Using Mythology to Write Fantasy: Creating the Merlin Saga
Children and young adults understand both the fun and the power of a good story.
What could be more exciting than traveling without limits to other times, other value systems, and other universes? Creating lands in those other dimensions, where reality is bent in intriguing, yet somehow still believable ways, can be a challenge.
And just as the places must feel real, the characters of your tale must also be real to readers. Their personalities, their backstories, their hopes and dreams… these must all feel as if you know the character personally.
The problem you face is where to begin.
It All Started with a Dream
Excerpt from Episode 2
My journey with Merlin began with a dream. And I knew from that moment I had been given a story that had to be told. After all, we’ve all experienced the power of this great wizard in stories old and new, but never before had it been told as an origin story.
Where did his power come from? What must he have endured and experienced as a youth to be so wise? What is it about this great human that has caused us to find reasons to be immersed in his story for over 1500 years?
I realized that, in the glorious tapestry of myth about Merlin, a tapestry whose luminous threads had been woven over 15 centuries, there was a big hole: the years of his youth. So that was my greatest challenge: To fill in this gap, this mystery, of his youth – with all the richness and majesty and power Merlin deserves!

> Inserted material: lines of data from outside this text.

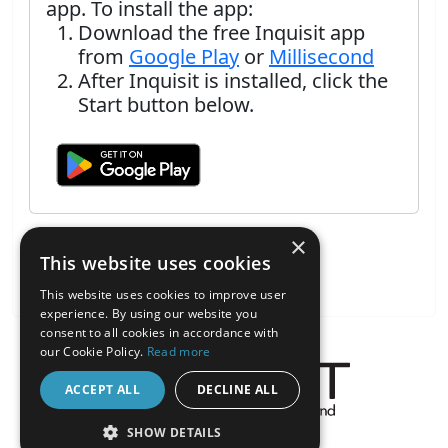
app. To install the app:
Download the free Inquisit app
from
Google Play
or
Millisecond
After Inquisit is installed, click the
Start button below.
×
This website uses cookies
This website uses cookies to improve user
experience. By using our website you
consent to all cookies in accordance with
our Cookie Policy.
Read more
ACCEPT ALL
DECLINE ALL
About the Inquisit Web App
SHOW DETAILS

Building Lore from Myths, Legends, and Tales
Like many other writers — J.R.R. Tolkien, for example — I’ve drawn much inspiration from ancient myths that have endured for centuries.

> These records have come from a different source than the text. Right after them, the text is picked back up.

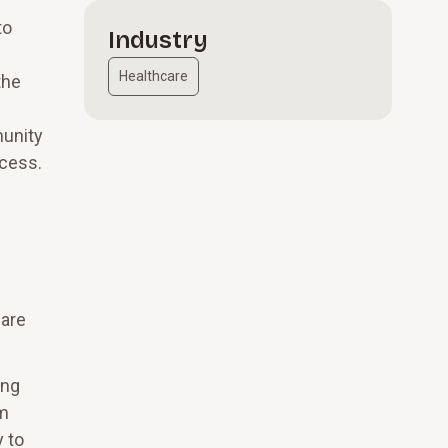
to
Industry
Healthcare
the
munity
ccess.
 are
ing
em
y to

Whether Celtic lore, Norse legends, Greek myths, or Native American tales, those myths carry great power. But they may also have gaps that can be filled by modern storytellers. If that is done with great respect, we can have the best of both worlds: stories with enduring depth and a fresh, original twist.
Taking ancient myths and metaphors and giving them fresh new forms is one of the greatest challenges, as well as joys, of writing. If the writer can succeed at that challenge, longstanding truths become vibrant and meaningful to new generations of readers.
My Favorite Sources for Creating Lore
There is a tremendous amount of material on Celtic, Greek, Druid, Norse, and Christian sources. All of those sources have informed my writing. All of them hold great depth and richness.
Here are my suggestions on where to start:
For an overall perspective, nothing beats Joseph Campbell’s classic, Hero With a Thousand Faces.
An excellent text on Celtic history and myth is The Celtic World, edited by Miranda J. Green and published by Routledge. You will also want some good resources about the ancient Druids — the kind of book or website that will help you discover that I took the phrase “Dance of the Giants” from the old Druid word for Stonehenge.
A great book on Greek mythology is Gods and Heroes: Myths of Ancient Greece, by Gustav Schwab, published by Pantheon. In this text are all the stories I refer to in The Lost Years of Merlin books – and many more. For example, this book contains the lovely story of Baveis and Philemon, which foreshadows what will happen to the old couple T’eilean and Garlatha whom Merlin meets on his initial quest.
For some additional references, check my Author’s Note at the beginning of The Lost Years of Merlin. I name several good sources, including the poet Tennyson and the British historian Nikolai Tolstoy.
The amalgamation of these stories, tales, and texts has helped me create the various layers of my fantasy lands so that you, as readers, are able to feel as though you’re stepping into a complete world. These existing tidbits of lore give my lands their own histories and depth, without getting readers too bogged down in countless hours of backstory.
Reality Gives Fantasy Wings
Whatever worlds I’ve written about—whether Merlin’s Isle of Fincayra, Avalon, the lost island of Atlantis, a fictional Native American tribe, a faraway galaxy, or any other place—must feel authentic. That’s the key.
Creating lands that are as relatable as they are fantastical requires intricate attention to detail. You must think about the unthinkable, consider the unimaginable, and make the myth and the magic make sense. I find creating lore — the stories behind the stories — to be one of the most difficult, but also delightful parts of my storytelling.
If that world feels real, then anyone can enter into it — and have a big adventure. Those imaginary places need to feel every bit as real as a Colorado wildflower meadow in the height of summer — with all the right colors, sounds, smells, tastes, and touches.
All of my greatest stories, as original and unique as they are, don’t stand alone. It is their various existences in the fabric of our realities, the lore, and myth that permeates our histories, that give them their meat and strength. It’s what makes them relatable and authentic in a way that doesn’t require you to entirely suspend reality to enjoy them. It just asks you to push what you know aside to make way for something even more magical!